I really don’t have a crystal ball, but I’m really glad I blogged yesterday on ways to avoid “free trial” traps! (“10 Tips to Avoid “Free Trial” Traps and Protect Your Financial Information”).   Why is that?  Because after I did that post,  I read about the report issued on April 18th by the Consumer Federation of America (CFA).  The report’s titled: “CFA Report: How Identity Theft Services Measure Up to Best Practices.” (www.consumerfed.org/studies).
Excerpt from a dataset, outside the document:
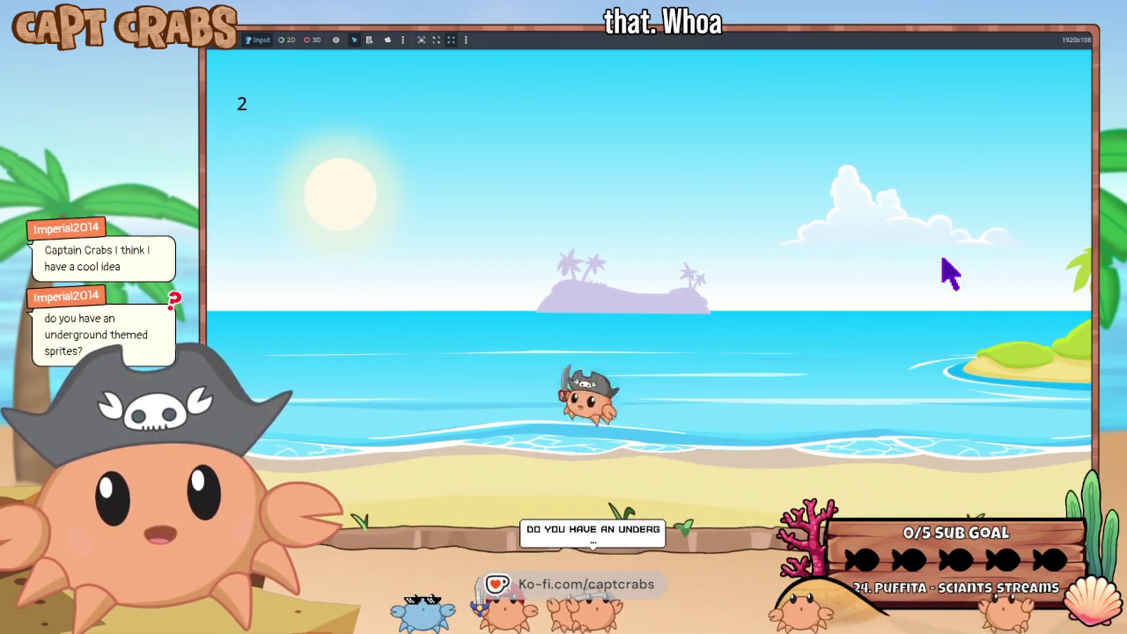
pyautogui.press('Right')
So you’re asking — “how does that relate to your “free trial” blog?  Here’s how:

  •  CFA had worked with commercial identity theft service companies last year to develop voluntary “best practices” for the firms to follow as they market their services.
  •  CFA decided to do a follow-up to gauge how some 20 identity theft service providers were doing in following these guidelines.
  • As part of its assessment, CFA looked for complaints that had been filed about identity theft services.
  • CFA  found that the biggest source of consumer complaints had nothing to do with something covered by their “best practices” guidelines.
  • The most frequent consumer complaint was about — free trial offers!

Identity theft service companies usually offer consumers the chance to try the service for free for a week or a month.  After that, consumers get charged for the service if they don’t cancel.  What was the biggest complaint about the “free trial” offers?  People not knowing they’d be charged for ongoing services if they didn’t cancel.

With the identity theft service companies, CFA found that consumers who filed complaints said:

  • They tried to cancel but couldn’t reach the company to do so; or
  • They had never even agreed to try the service.

In its report, CFA warns about “free trials”, in general, with points that echo or expand on the “10 tips” I offered.  CFA reports that:

  • Companies sometimes share consumers’ credit card or bank account information with other companies without alerting consumers they’ll do so.
  • Companies sometimes do what’s called “up selling”; that’s when the original company from which you buy a product or service offers you a “free trial” for another  product or service — either from the original company or one of its affiliates or a marketing partner.
  • This is wrong on so many levels — especially since you won’t know that some other company could be getting your private financial information and charging you for other products when the “free trial” period is over for those other products or services.

The CFA report provides excellent information on identity theft service companies and the range of “best practices” which they should follow.

Again, there’s nothing wrong with trying a “free trial” offer — we just have to be pro-active in controlling any “free trial” offers that we accept.